Figure 5-11. Results of morphological opening on an image: small bright regions are removed, and the remaining bright regions are isolated but retain their size
With a grayscale image we see that the value of the operator is telling us something about how fast the image brightness is changing; this is why the name "morphological gradient" is justified. Morphological gradient is often used when we want to isolate the perimeters of bright regions so we can treat them as whole objects (or as whole parts of objects). The complete perimeter of a region tends to be found because an expanded version is subtracted from a contracted version of the region, leaving a complete perimeter edge. This differs from calculating a gradient, which is much less likely to work around the full perimeter of an object.[53]
The last two operators are called Top Hat and Black Hat [Meyer78]. These operators are used to isolate patches that are, respectively, brighter or dimmer than their immediate neighbors. You would use these when trying to isolate parts of an object that exhibit brightness changes relative only to the object to which they are attached. This often occurs with microscope images of organisms or cells, for example. Both operations are defined in terms of the more primitive operators, as follows:
TopHat(src) = src–open(src) |
BlackHat(src) = close(src)–src |
As you can see, the Top Hat operator subtracts the opened form of A from A. Recall that the effect of the open operation was to exaggerate small cracks or local drops. Thus, subtracting open(A) from A should reveal areas that are lighter than the surrounding region of A, relative to the size of the kernel (see Figure 5-16); conversely, the Black Hat operator reveals areas that are darker than the surrounding region of A (Figure 5-17). Summary results for all the morphological operators discussed in this chapter are assembled in Figure 5-18.[54]
[51] To be precise, the pixel in the destination image is set to the value equal to the minimal value of the pixels under the kernel in the source image.

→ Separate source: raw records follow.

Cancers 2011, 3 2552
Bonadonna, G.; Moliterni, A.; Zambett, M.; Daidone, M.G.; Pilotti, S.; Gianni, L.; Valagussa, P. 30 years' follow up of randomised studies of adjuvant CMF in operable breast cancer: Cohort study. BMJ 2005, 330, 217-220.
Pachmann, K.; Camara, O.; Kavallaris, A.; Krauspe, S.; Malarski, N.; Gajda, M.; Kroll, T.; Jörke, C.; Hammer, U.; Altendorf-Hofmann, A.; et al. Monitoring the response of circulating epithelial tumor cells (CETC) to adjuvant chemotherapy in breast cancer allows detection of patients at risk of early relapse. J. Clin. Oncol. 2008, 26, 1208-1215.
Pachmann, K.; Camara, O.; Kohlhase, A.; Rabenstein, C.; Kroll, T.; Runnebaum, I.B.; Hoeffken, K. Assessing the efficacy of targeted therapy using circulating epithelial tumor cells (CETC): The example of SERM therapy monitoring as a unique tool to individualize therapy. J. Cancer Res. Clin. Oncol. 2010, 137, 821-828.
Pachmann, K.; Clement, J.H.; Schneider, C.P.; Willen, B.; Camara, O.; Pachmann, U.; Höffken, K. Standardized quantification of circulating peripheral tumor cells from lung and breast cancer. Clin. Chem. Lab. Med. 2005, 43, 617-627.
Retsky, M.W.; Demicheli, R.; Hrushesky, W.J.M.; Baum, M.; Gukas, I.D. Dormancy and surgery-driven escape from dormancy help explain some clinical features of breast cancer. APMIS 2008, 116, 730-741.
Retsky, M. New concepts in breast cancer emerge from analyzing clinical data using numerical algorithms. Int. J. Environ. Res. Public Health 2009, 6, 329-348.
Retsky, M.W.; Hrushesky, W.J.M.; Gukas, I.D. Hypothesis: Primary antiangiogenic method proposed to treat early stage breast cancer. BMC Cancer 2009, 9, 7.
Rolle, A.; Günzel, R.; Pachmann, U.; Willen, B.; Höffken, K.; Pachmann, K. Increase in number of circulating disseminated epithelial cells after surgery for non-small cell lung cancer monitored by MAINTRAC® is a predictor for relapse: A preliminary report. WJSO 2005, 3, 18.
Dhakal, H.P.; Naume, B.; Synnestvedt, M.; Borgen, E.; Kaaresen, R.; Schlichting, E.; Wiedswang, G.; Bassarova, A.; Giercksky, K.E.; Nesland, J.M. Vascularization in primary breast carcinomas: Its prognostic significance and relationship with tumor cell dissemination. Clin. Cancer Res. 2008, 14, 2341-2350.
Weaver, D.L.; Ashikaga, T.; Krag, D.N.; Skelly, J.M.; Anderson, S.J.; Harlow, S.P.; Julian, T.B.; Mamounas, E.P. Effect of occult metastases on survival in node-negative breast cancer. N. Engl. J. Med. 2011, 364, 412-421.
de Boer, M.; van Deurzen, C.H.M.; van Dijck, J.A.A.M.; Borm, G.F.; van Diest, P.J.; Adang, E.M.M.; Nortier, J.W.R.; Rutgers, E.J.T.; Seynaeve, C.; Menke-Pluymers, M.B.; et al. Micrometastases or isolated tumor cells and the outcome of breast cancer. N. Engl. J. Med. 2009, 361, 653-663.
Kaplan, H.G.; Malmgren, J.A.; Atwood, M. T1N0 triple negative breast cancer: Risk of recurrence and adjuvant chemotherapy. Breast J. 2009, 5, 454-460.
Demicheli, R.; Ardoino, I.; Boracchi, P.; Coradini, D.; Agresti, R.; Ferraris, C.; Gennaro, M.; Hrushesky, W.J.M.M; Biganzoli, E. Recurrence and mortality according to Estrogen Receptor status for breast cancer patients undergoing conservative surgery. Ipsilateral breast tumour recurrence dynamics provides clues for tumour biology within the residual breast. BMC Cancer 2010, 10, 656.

[52] If the use of this strange integer vector strikes you as being incongruous with other OpenCV functions, you are not alone. The origin of this syntax is the same as the origin of the IPL prefix to this function—another instance of archeological code relics.
[53] We will return to the topic of gradients when we introduce the Sobel and Scharr operators in the next chapter.
[54] Both of these operations (Top Hat and Black Hat) make more sense in grayscale morphology, where the structuring element is a matrix of real numbers (not just a Boolean mask) and the matrix is added to the current pixel neighborhood before taking a minimum or maximum. Unfortunately, this is not yet implemented in OpenCV.